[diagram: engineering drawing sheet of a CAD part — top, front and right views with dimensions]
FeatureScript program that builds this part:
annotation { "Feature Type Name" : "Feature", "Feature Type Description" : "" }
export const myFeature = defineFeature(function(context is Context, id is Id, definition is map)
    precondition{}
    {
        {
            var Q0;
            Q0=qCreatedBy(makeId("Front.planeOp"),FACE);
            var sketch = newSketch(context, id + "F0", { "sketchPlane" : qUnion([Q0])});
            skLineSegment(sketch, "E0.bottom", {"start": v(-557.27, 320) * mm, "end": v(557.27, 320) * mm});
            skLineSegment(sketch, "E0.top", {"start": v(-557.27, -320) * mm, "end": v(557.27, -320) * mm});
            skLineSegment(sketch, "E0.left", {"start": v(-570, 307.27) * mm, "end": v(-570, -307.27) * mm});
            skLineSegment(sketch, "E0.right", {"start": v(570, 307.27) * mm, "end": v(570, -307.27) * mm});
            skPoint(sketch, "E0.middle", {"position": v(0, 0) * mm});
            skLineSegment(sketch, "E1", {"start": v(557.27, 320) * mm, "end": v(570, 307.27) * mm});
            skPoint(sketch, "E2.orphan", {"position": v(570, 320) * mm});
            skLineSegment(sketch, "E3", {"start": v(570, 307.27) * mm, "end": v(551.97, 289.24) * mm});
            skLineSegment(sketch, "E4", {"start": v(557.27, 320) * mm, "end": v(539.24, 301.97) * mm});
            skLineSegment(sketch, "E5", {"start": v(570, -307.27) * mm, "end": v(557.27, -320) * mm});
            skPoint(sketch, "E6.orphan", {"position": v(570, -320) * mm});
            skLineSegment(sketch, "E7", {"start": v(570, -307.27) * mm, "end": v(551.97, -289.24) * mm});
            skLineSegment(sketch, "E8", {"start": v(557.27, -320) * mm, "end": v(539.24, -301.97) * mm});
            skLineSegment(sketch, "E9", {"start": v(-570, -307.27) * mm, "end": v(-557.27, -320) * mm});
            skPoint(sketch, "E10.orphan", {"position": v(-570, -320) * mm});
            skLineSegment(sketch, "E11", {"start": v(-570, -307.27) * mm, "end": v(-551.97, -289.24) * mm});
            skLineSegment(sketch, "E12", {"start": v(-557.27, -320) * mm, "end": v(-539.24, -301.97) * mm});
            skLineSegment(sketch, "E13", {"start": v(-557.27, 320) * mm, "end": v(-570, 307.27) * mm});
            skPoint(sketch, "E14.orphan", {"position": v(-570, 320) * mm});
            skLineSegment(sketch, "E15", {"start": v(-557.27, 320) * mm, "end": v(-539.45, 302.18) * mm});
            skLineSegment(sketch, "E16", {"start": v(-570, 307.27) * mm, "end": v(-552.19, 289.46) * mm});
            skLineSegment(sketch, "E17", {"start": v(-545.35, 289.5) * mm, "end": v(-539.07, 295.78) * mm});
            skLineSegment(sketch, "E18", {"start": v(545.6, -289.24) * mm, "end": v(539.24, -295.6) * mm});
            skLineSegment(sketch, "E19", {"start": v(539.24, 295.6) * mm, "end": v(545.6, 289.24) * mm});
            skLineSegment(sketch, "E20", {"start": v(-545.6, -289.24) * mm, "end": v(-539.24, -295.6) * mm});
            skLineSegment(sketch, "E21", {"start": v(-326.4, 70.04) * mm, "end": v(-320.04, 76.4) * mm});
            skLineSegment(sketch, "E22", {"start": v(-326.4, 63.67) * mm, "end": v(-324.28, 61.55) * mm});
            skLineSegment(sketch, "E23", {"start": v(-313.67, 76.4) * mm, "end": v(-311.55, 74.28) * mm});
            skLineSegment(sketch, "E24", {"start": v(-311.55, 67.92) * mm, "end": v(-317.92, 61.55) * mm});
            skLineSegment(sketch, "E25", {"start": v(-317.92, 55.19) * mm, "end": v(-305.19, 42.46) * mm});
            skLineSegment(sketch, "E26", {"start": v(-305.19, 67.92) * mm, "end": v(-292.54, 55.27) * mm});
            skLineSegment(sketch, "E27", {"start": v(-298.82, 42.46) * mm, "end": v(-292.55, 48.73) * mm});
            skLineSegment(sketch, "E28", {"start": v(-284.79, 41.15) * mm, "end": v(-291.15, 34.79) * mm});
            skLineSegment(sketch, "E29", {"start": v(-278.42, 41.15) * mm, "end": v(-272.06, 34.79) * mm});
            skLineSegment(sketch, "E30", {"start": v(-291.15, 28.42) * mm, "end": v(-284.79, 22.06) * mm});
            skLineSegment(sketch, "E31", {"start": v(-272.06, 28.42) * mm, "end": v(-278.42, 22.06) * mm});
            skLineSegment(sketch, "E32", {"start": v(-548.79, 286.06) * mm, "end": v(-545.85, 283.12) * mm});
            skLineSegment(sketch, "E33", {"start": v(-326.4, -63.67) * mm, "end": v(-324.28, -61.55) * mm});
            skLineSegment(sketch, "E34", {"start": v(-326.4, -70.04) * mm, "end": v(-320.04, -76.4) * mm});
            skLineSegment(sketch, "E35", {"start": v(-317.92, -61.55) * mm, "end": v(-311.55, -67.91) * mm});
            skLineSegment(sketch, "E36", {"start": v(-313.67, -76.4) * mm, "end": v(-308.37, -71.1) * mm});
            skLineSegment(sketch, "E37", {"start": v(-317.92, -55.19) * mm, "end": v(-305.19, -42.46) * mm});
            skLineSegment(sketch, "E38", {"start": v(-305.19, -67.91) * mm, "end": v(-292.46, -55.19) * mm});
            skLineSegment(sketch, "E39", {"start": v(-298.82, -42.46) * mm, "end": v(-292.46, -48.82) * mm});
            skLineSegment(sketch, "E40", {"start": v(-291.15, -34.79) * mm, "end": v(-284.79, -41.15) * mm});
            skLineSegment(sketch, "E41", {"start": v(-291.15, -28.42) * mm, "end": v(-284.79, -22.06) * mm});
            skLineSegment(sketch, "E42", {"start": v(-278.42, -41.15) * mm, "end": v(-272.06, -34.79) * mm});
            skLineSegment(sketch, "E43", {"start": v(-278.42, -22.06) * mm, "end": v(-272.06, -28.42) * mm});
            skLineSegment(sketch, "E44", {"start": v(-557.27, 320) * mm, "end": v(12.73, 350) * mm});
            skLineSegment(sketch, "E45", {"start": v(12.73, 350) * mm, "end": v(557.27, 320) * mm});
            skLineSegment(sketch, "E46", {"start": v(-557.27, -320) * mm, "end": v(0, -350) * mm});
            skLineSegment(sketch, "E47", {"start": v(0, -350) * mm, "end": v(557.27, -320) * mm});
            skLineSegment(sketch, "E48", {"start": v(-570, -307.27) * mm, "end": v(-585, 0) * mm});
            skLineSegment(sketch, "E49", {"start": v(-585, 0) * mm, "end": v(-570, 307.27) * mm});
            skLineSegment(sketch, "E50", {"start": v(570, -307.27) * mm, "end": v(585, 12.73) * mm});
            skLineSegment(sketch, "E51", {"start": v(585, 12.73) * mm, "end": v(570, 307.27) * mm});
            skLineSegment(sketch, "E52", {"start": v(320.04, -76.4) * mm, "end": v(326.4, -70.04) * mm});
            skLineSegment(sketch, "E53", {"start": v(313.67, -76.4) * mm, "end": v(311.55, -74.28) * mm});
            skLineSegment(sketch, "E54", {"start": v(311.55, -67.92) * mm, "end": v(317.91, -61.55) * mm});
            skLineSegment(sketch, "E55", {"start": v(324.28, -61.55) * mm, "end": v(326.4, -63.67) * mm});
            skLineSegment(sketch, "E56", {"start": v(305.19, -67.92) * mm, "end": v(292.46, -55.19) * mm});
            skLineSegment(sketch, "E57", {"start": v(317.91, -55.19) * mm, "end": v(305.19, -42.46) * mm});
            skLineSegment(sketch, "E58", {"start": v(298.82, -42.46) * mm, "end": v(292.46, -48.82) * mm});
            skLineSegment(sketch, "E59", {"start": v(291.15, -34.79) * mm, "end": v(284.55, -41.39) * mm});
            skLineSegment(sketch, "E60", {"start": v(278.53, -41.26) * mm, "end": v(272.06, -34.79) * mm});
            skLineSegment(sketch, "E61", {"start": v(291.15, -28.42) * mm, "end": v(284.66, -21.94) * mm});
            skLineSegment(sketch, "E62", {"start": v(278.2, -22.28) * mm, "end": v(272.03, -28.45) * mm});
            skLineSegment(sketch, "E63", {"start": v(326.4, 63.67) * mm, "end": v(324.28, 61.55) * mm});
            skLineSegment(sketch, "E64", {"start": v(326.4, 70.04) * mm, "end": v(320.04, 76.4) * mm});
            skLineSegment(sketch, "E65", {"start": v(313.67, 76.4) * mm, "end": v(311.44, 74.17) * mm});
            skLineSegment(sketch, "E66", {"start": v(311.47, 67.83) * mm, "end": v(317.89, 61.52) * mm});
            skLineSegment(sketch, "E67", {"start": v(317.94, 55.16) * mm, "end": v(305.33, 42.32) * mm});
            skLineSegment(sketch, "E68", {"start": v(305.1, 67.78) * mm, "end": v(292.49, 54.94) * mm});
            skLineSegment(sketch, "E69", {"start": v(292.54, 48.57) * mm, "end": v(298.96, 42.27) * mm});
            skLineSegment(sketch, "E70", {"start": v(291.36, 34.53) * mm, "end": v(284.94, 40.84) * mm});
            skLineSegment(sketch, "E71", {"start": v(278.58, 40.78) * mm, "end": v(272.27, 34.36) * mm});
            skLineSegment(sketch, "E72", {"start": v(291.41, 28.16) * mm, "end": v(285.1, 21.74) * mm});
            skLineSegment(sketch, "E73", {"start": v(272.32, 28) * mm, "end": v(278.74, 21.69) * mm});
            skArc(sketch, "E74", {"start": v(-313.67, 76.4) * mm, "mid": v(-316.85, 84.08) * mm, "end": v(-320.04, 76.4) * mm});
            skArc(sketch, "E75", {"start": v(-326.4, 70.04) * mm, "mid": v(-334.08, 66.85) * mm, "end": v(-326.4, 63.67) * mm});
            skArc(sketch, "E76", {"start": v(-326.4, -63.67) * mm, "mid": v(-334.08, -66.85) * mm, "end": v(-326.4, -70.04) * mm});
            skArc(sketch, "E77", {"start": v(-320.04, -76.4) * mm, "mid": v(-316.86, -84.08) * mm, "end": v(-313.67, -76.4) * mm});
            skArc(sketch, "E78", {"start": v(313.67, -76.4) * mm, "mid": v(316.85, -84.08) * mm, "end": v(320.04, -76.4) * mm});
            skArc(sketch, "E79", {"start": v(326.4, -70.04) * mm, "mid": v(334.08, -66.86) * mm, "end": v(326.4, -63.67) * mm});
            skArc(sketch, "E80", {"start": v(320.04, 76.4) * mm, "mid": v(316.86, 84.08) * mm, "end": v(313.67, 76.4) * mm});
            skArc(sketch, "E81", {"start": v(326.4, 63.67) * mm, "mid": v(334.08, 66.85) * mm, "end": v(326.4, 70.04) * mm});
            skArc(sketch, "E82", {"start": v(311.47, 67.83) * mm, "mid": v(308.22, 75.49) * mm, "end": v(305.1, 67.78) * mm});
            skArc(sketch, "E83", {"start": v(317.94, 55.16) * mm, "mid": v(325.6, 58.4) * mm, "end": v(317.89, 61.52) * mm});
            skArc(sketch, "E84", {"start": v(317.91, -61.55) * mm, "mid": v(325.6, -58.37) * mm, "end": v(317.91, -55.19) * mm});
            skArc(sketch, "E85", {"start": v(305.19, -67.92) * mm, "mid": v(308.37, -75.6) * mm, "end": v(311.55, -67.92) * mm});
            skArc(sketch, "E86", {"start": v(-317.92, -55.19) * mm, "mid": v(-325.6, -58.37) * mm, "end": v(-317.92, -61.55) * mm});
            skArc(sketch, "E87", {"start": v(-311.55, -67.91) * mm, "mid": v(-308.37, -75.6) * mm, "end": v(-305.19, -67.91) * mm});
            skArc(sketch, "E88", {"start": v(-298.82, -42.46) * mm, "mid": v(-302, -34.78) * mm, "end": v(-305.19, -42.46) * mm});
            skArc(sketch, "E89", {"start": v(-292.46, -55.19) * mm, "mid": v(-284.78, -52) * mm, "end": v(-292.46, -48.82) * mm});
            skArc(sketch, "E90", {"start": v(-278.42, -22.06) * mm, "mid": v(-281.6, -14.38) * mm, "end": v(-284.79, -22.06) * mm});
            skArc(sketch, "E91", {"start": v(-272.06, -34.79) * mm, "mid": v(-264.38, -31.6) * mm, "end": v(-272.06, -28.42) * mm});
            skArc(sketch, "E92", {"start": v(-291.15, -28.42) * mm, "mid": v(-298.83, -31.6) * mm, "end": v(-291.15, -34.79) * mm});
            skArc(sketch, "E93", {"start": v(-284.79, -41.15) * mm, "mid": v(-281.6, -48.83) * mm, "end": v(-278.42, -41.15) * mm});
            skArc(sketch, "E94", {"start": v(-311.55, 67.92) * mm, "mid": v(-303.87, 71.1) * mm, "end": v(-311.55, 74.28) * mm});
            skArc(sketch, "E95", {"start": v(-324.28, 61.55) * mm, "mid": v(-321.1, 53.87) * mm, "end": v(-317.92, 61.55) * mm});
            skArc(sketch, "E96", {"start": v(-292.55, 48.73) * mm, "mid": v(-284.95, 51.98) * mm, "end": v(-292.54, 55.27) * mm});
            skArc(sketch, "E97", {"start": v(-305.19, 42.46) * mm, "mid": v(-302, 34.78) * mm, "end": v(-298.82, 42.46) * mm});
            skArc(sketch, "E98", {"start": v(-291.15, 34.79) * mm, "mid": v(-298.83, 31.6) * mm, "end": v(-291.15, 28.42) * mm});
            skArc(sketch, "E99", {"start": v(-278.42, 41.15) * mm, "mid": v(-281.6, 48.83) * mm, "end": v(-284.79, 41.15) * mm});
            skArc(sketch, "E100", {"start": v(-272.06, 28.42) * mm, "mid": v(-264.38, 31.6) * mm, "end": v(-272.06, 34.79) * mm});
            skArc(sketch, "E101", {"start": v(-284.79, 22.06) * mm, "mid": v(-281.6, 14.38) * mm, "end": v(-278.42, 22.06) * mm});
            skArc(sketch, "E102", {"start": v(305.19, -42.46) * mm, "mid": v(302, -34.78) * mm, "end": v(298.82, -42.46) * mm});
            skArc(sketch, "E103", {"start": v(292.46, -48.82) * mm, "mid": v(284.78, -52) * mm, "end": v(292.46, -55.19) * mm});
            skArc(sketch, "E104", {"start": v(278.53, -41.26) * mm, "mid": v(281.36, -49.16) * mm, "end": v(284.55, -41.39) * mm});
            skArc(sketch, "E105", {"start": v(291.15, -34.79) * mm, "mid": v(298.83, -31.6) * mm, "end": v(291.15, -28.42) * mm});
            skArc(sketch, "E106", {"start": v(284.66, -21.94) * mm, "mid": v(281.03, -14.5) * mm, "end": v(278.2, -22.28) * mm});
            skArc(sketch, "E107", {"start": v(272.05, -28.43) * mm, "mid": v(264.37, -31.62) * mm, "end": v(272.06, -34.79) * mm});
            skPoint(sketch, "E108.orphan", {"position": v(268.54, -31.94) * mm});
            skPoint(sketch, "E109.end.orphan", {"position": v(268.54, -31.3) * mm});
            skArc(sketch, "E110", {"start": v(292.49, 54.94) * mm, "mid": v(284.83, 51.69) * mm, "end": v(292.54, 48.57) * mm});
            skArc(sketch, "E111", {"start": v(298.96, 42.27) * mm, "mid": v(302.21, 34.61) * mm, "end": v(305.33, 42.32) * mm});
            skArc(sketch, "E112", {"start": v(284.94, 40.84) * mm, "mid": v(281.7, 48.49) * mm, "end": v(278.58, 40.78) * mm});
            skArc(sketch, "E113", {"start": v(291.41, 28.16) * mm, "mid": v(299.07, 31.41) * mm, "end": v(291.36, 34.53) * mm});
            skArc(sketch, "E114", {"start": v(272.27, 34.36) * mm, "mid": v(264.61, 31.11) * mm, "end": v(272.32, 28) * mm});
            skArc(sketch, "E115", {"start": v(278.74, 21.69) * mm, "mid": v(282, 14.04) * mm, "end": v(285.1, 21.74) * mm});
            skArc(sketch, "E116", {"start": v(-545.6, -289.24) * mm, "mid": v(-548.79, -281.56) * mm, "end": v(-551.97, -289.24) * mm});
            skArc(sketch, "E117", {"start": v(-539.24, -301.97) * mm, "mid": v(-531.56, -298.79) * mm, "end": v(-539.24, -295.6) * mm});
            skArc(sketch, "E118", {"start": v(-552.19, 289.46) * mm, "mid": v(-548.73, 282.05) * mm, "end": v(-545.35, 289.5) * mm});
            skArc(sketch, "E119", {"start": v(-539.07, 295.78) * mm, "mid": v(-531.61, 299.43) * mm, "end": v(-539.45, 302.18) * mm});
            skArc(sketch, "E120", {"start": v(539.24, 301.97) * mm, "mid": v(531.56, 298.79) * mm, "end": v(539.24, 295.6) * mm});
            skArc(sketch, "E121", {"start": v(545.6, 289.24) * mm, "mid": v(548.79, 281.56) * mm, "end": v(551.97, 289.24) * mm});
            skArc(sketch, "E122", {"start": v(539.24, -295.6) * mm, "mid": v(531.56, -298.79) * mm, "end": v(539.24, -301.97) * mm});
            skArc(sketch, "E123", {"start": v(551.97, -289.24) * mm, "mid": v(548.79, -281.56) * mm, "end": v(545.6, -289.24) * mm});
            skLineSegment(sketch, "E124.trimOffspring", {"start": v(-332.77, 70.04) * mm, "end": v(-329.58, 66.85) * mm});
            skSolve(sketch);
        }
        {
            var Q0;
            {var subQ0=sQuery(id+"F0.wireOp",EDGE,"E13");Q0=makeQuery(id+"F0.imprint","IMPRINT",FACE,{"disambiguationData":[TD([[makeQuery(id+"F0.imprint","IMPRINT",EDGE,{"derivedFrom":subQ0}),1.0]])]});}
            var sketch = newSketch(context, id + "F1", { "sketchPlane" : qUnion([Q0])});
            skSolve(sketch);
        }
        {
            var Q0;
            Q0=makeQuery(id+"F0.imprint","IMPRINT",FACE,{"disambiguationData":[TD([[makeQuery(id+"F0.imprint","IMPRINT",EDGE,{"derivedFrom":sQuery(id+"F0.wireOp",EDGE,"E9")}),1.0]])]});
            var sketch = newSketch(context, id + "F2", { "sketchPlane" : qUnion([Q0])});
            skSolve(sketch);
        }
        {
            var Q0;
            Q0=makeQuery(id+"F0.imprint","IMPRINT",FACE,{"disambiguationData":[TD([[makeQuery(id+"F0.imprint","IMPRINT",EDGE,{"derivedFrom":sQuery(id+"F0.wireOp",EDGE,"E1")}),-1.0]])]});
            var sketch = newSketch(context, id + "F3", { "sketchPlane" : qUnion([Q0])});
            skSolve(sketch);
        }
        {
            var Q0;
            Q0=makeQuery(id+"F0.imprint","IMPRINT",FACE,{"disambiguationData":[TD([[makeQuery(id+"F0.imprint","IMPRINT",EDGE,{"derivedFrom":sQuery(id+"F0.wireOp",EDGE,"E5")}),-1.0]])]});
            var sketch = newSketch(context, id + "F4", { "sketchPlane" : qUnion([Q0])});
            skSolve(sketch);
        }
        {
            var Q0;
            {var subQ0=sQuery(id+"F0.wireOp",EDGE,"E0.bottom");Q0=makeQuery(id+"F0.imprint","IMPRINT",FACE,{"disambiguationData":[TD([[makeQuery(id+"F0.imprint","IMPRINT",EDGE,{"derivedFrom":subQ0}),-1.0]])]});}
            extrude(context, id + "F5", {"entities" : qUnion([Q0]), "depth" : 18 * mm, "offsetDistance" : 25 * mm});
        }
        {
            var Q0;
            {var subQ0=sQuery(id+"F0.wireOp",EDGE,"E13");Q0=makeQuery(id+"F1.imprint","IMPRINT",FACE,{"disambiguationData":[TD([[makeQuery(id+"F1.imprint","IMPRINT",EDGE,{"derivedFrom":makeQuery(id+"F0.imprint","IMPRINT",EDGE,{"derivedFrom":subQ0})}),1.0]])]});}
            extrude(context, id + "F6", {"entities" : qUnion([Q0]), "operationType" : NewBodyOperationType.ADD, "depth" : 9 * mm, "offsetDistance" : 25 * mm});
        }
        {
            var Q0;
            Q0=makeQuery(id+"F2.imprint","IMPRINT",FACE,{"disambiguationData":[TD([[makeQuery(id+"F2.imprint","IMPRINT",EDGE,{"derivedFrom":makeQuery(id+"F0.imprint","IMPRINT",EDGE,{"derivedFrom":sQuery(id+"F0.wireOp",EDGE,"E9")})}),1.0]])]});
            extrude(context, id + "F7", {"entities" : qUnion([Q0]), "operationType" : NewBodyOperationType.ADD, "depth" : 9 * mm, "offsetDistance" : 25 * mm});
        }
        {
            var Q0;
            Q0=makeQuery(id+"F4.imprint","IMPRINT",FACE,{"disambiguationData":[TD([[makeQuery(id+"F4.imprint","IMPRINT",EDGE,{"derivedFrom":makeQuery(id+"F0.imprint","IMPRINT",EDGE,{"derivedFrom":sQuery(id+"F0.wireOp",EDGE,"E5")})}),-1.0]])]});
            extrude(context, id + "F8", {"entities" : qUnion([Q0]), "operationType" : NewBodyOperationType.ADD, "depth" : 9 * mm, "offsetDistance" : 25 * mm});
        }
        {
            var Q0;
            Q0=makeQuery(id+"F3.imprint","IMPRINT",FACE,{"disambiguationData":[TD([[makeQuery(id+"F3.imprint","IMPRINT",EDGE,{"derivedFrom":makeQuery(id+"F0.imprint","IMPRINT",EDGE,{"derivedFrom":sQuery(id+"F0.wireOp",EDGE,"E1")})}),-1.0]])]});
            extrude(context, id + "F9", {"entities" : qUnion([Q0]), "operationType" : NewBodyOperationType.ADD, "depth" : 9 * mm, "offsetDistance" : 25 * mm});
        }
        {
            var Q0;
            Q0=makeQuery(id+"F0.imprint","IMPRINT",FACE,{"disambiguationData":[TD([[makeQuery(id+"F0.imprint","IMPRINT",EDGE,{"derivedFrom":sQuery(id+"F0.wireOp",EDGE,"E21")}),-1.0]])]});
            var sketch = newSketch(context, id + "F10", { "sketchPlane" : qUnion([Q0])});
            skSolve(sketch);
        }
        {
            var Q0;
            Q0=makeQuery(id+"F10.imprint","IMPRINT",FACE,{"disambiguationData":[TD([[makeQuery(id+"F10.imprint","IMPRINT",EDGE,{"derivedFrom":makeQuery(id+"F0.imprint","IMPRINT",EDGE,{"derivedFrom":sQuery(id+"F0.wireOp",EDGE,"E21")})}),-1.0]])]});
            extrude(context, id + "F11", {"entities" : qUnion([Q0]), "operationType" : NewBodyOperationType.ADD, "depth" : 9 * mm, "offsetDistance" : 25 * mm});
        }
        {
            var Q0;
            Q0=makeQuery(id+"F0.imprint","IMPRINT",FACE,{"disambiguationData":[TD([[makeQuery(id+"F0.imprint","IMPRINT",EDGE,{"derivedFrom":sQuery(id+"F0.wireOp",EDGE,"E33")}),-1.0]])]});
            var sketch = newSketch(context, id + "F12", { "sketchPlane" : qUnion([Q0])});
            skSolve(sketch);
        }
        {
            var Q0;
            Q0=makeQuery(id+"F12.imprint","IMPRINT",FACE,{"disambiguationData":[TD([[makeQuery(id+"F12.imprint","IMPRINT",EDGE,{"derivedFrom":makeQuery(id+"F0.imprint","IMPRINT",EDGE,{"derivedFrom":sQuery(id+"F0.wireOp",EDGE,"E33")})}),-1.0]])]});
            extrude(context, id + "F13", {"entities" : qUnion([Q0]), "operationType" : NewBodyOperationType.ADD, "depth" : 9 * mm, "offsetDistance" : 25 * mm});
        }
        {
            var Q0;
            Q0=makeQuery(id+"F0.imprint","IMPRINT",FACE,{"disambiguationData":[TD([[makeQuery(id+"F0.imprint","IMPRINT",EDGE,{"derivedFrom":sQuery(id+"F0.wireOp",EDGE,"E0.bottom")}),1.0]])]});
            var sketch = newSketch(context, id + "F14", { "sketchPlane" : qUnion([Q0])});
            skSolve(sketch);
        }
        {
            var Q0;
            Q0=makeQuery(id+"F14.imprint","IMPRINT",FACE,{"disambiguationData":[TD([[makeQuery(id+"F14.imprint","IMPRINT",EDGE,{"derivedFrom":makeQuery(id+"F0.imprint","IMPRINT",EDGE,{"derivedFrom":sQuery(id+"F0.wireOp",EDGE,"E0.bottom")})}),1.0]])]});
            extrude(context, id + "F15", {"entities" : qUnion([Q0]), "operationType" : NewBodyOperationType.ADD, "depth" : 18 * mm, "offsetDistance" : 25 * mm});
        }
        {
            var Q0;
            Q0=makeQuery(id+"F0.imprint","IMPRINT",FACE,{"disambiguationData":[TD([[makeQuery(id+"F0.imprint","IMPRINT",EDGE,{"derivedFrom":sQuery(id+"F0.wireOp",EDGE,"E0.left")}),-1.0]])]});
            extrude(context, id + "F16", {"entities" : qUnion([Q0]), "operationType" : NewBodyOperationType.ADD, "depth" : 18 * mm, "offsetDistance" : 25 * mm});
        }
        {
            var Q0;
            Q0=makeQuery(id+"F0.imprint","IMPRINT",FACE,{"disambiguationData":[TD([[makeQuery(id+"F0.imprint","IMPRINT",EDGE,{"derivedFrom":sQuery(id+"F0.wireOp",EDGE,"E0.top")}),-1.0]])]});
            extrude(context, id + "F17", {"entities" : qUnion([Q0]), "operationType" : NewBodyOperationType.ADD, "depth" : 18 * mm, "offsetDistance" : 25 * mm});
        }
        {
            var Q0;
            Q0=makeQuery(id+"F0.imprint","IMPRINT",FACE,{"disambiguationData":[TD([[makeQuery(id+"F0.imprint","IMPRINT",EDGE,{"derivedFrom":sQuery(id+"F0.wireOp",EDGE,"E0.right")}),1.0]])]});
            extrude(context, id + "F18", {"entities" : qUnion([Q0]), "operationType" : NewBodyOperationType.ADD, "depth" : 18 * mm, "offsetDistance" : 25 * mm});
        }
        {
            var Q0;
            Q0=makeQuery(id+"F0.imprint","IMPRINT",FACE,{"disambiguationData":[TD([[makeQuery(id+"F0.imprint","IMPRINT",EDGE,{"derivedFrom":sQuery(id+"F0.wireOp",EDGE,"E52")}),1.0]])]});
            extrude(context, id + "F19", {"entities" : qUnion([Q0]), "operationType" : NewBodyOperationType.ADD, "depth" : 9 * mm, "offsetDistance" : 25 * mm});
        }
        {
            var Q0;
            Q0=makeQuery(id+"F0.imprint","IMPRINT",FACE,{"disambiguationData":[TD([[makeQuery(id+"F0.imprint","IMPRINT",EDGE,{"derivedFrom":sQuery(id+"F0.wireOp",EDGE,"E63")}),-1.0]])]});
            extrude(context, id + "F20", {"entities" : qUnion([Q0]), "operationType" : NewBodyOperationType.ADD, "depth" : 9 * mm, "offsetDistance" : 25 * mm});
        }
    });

▸ TASK BRIEF
Please pick out each line in the entries above that contains the string "part".

▸ RESPONSE
[diagram: engineering drawing sheet of a CAD part — top, front and right views with dimensions]
FeatureScript program that builds this part:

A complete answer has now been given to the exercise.